Three men inspect a severely damaged French tank.
A destroyed French Schneider CA tank, unable to navigate the thick mud and Ludendorff’s defences. Of the 128 deployed in the Nivelle Offensive, 52 were destroyed on the first day.
(Photo by © Hulton-Deutsch Collection/CORBIS/Corbis via Getty Images)

Ludendorff filled the ‘battle’ sector with machine gun posts and concrete pill boxes that could take a direct hit from an artillery shell. Communication trenches connected the positions to transfer the wounded and create bottlenecks in the enemy’s advance.

Men in defensive positions were drilled in the doctrine of elastic defense, falling back under attack before Eingreif-Divisionen (intervention divisions) would spring back in counter-attack to reclaim the lost ground. Finally, the rearward sector stretched back as far as possible, holding support facilities and heavy artillery.

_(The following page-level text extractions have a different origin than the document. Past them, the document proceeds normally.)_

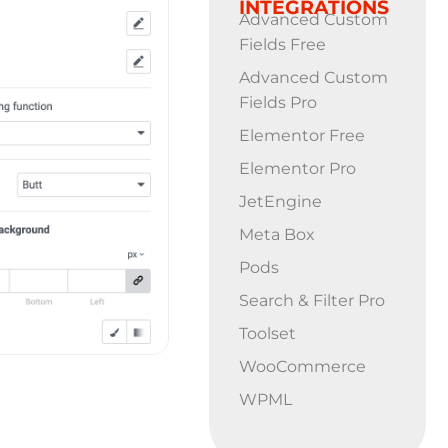
INTEGRATIONS
Advanced Custom
Fields Free
Advanced Custom
Fields Pro
Elementor Free
Elementor Pro
JetEngine
Meta Box
Pods
Search & Filter Pro
Toolset
WooCommerce
WPML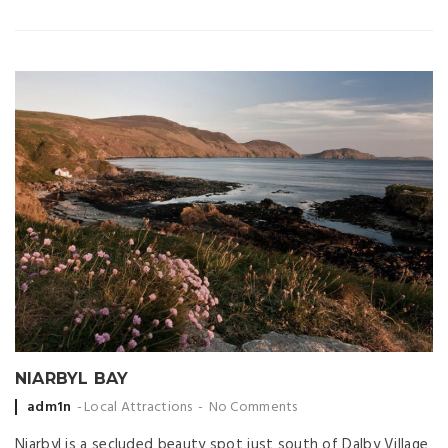
NIARBYL BAY
Posted
adm1n
Local Attractions
No Comments
by
Niarbyl is a secluded beauty spot just south of Dalby Village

Defence in depth meant disaster for Nivelle’s men, who were forced to attack up and over the Chemin des Dames ridge line. They would have to cover up to 6.2 miles (10 km), climb 600 vertical feet (180 meters) of steep Aisne Valley hills and clear fortified positions before they reached the rearward sector.

A photograph of a French field hospital, depicting a crowd of men in military uniform. Some have red cross arm bands and are treating men lying on the ground.
The robust German defences meant French casualties quickly began to mount and French field hospitals like this one struggled under the strain.